→ **REQUIRED TASKS**:
1. Copy the paper summary word for word, beginning at the words "This paper measures" and stopping after "and initial-state fluctuations.".
2. According to the paper summary, up to what transverse momentum are the charged particles measured?
3. Say whether each statement agrees with the paper summary, answering yes or no and quoting the deciding words: (a) The paper comes from the CMS Collaboration. (b) The measurement is made in proton-proton collisions. (c) The paper relies on a single analysis method.

··· PAGE EXTRACT ···

# Azimuthal anisotropy of charged particles with transverse momentum up to   100 GeV in PbPb collisions at sqrt(s[NN]) = 5.02 TeV

**Authors:** CMS Collaboration

arXiv: 1702.00630 · 2017-12-05

## TL;DR

This paper measures azimuthal anisotropy coefficients v2 and v3 of charged particles in PbPb collisions at 5.02 TeV across a wide transverse momentum range, providing insights into parton energy loss and initial-state fluctuations.

## Contribution

It presents the first detailed measurement of v2 and v3 at high pT up to 100 GeV in PbPb collisions, comparing different analysis methods and constraining theoretical models.

··· STUDY MATERIAL ···

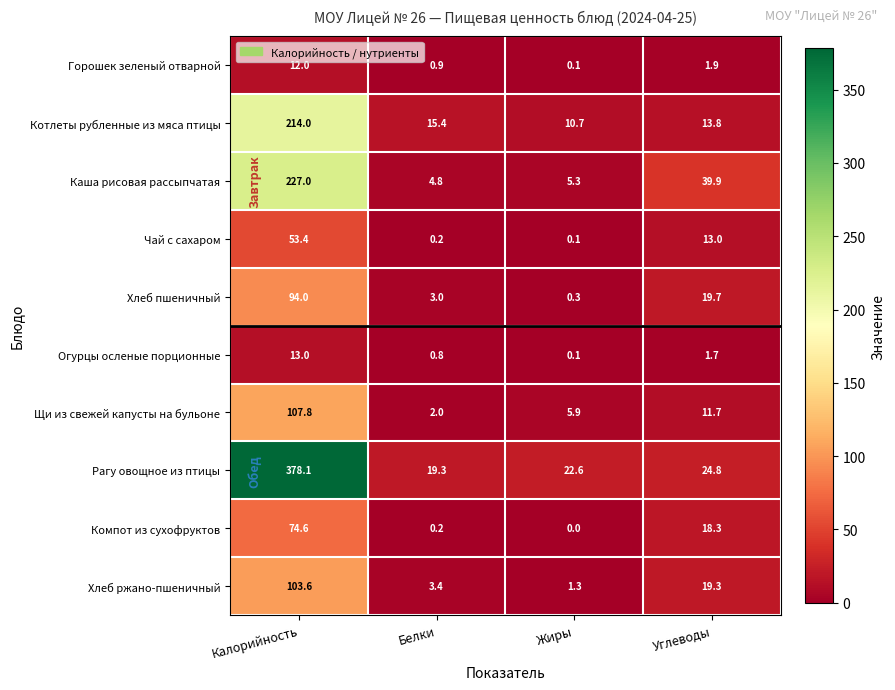

What is the greatest value displayed?

378.1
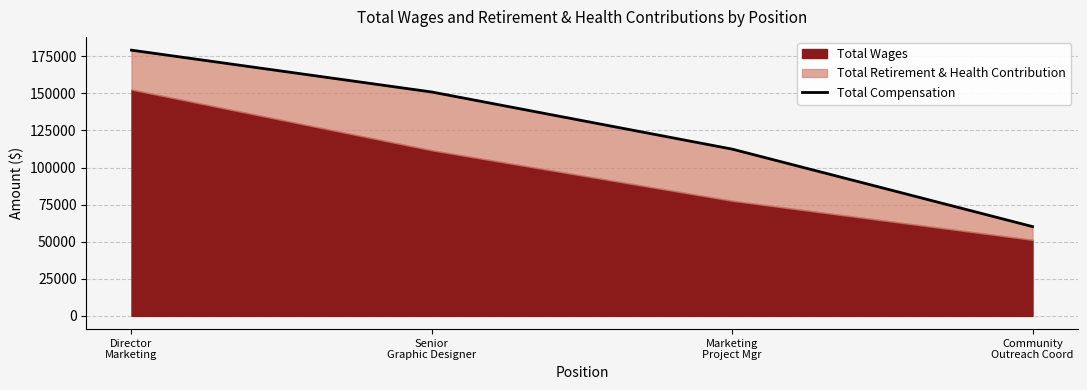

Which category has the highest value across all series?

Director
Marketing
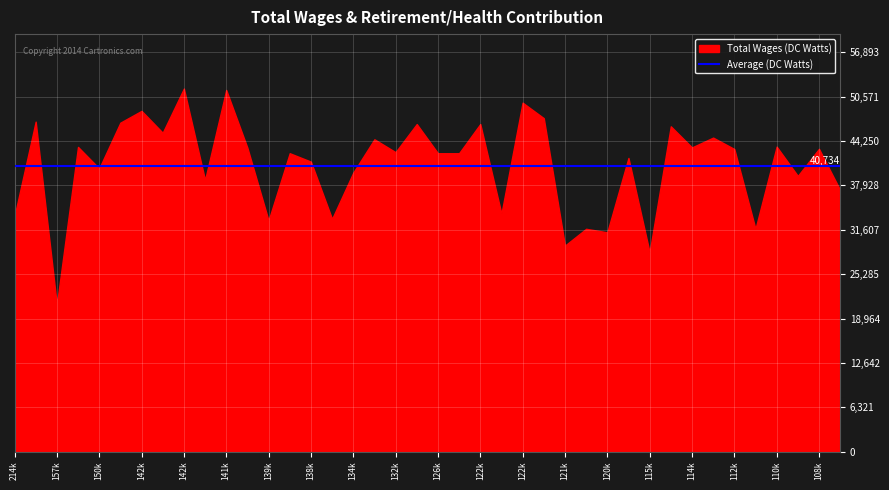

Which has a higher value, 139035 or 145668?

145668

···

→ **EXPECTED OUTPUTS**:
1.
This paper measures azimuthal anisotropy coefficients v2 and v3 of charged particles in PbPb collisions at 5.02 TeV across a wide transverse momentum range, providing insights into parton energy loss and initial-state fluctuations.

2. Up to 100 GeV.

3.
(a) Yes: "CMS Collaboration"
(b) No: "in PbPb collisions at 5.02 TeV"
(c) No: "comparing different analysis methods"